Book Review #178 - Never Let Me Go by Kazuo Ishiguro

Never Let Me Go

As a child, Kathy–now thirty-one years old–lived at Hailsham, a private school in the scenic English countryside where the children were sheltered from the outside world, brought up to believe that they were special and that their well-being was crucial not only for themselves but for the society they would eventually enter. Kathy had long ago put this idyllic past behind her, but when two of her Hailsham friends come back into her life, she stops resisting the pull of memory.

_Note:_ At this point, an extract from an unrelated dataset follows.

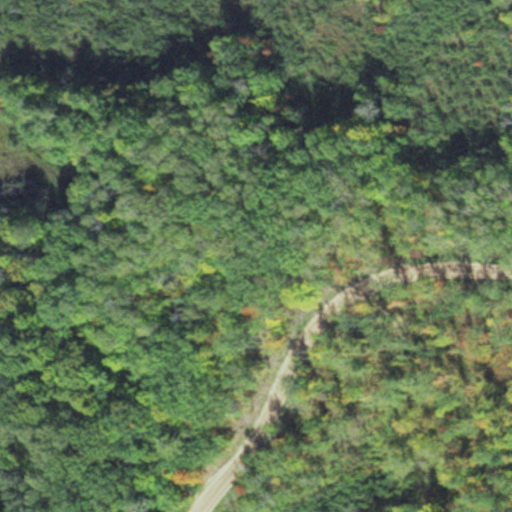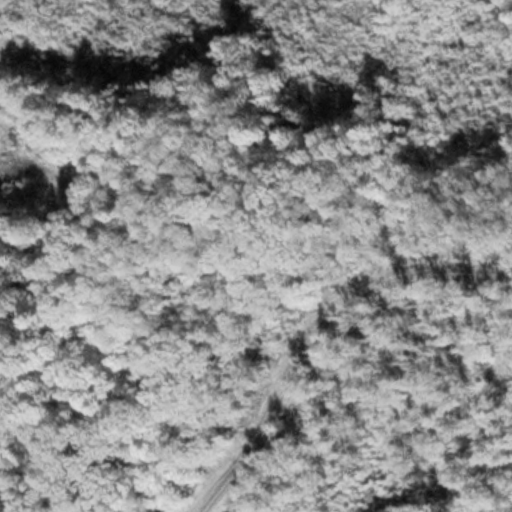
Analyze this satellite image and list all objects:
road: (314, 323)
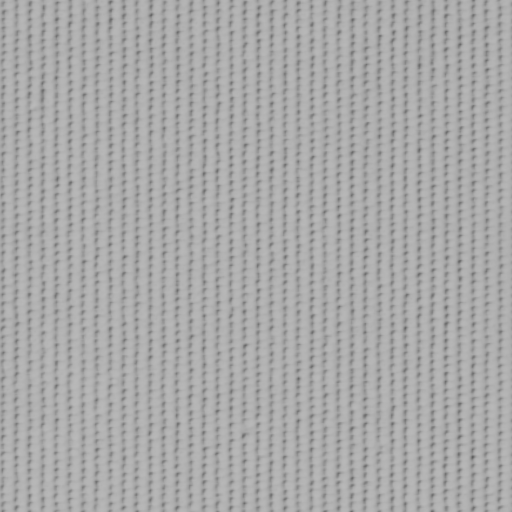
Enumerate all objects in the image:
crop: (255, 255)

And so, as her friendship with Ruth is rekindled, and as the feelings that long ago fueled her adolescent crush on Tommy begin to deepen into love, Kathy recalls their years at Hailsham. She describes happy scenes of boys and girls growing up together, unperturbed–even comforted–by their isolation. But she describes other scenes as well: of discord and misunderstanding that hint at a dark secret behind Hailsham’s nurturing facade. With the dawning clarity of hindsight, the three friends are compelled to face the truth about their childhood–and about their lives now.
My Rating: 4/5
I didn't really know what this book was about prior to reading as the description was very cryptic, and even after finishing the book I still wasn't completely sure what the book was about.

Through the entirety of the novel, I felt like I knew enough to understand what was happening, but I never completely grasped the concept of the novel nor did I ever know what was about to happen.

I didn't like any of the characters. I didn't hate them though, I just didn't connect with any of them. I think it was the writing style. From the very first page you feel distanced from them.

Kathy was the character that I liked the most though, as she is the protagonist. Tommy was my second favourite character. I didn't like Ruth at all. She was too controlling for my liking.

I am going to watch the movie based on this movie soon and I hope that it will help me understand what this book was about.